Following the recent riots in London and across England, armchair experts have been spouting explanations and theories like flames from a burning building. So here, we gather the opinions of some real analysts to bring some sanity to the debate.
Reverend Spongebob McTavish said, "They say everyone has a talent for something, and clearly these lads are great at smashing things up. Maybe someone in the demolition industry could give them a job. There's a few buildings in London that need destroying right now - actually because of the riots. It would be good for their self-discipline if these thugs can learn to finish off the job they started."
Anarcho-socialist Gino Laws agreed that breaking things was the way forward, but said that the riots had happened because of recent government cuts. "If the government weren't about to cut the budgets for community facilities, then these young people would be able to look forward to having new playgrounds to smash up instead."

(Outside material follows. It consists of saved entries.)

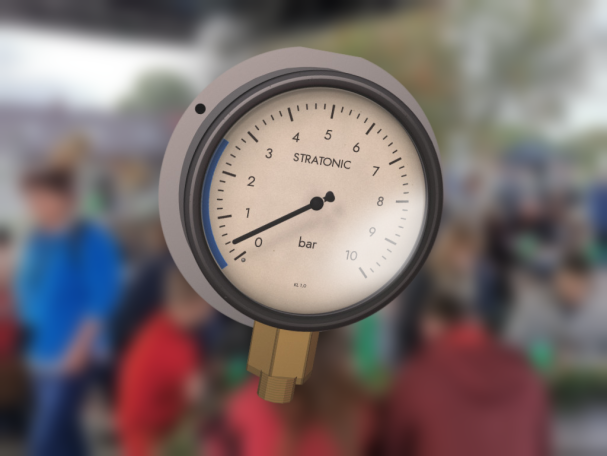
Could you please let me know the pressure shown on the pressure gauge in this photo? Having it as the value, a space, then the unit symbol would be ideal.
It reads 0.4 bar
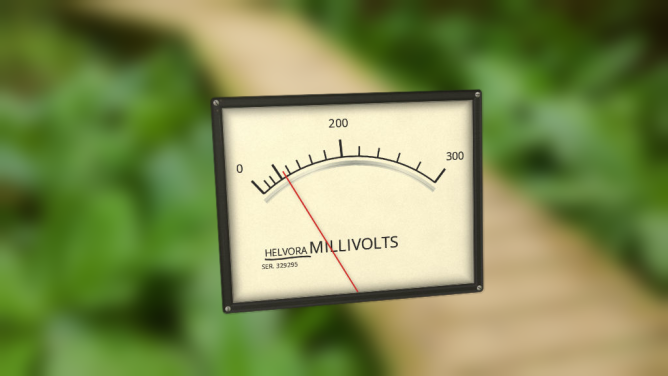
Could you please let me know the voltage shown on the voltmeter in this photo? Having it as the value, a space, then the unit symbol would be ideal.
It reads 110 mV
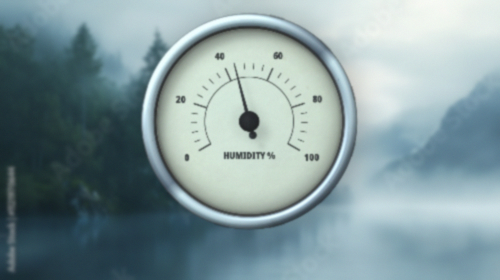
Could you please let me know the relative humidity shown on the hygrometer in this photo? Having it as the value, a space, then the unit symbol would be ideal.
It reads 44 %
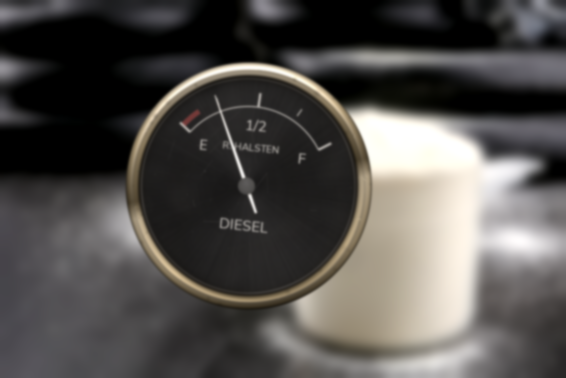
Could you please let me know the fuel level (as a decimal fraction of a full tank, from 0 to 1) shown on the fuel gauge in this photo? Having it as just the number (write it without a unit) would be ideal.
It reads 0.25
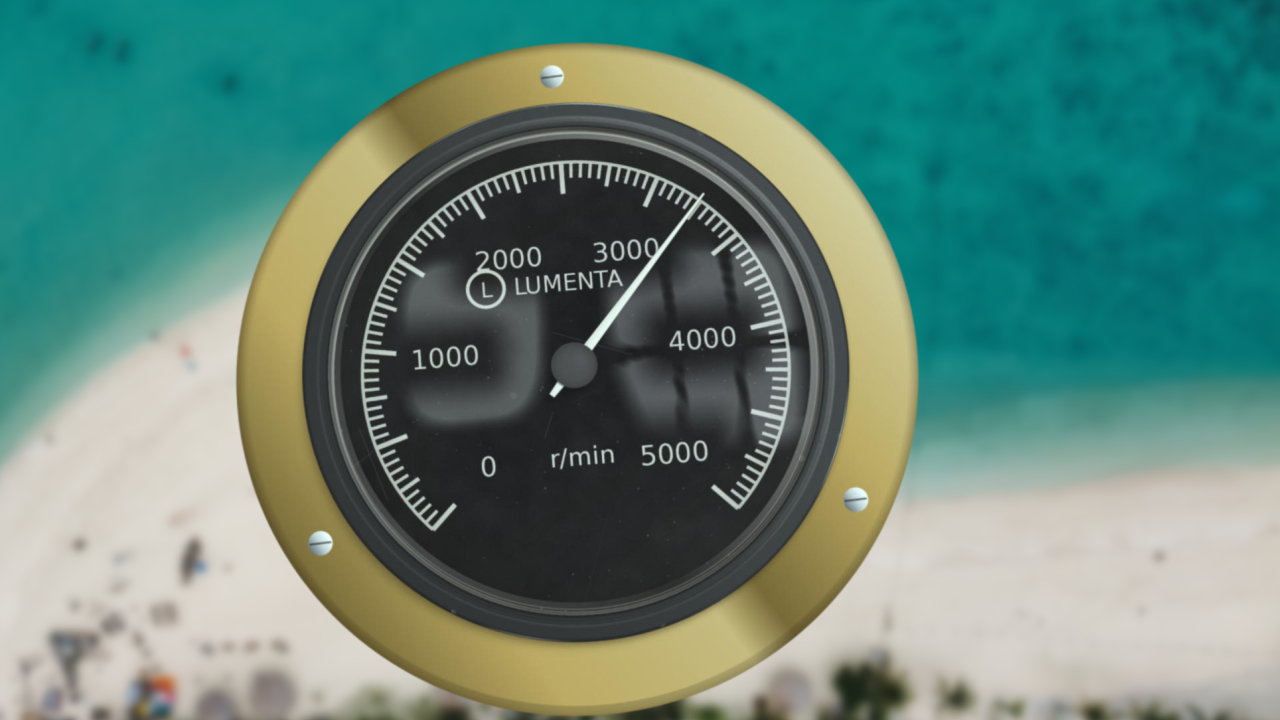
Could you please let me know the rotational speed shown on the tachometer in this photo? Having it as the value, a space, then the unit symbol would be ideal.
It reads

Ben E. Fit, a communist, thought the riots stemmed from inequality. "The problem is that these people don't have iPods and other accessories which many of us take for granted. The solution would be to take away everyone else's iPod so that the rioters didn't feel so excluded. And we all have to promise not to buy one, ever." However, it was then pointed out that most of the rioters had arranged to meet using their Blackberries, and they're much better than iPods.
Bitter ex-London mayor "Red" Ken Livingstone said that it was all Boris Johnson's fault for going on holiday.
Finally, Nelson Mandelson, a representative of the League Against Racial Discrimination (LARD), actually praised the rioters. "Although I don't condone their actions, it was pleasing to see Britain's first truly multi-racial riots. There's something really heartwarming about seeing white chavs and black chavs standing side by side, living in the melting pot and smashing windows together in harmony."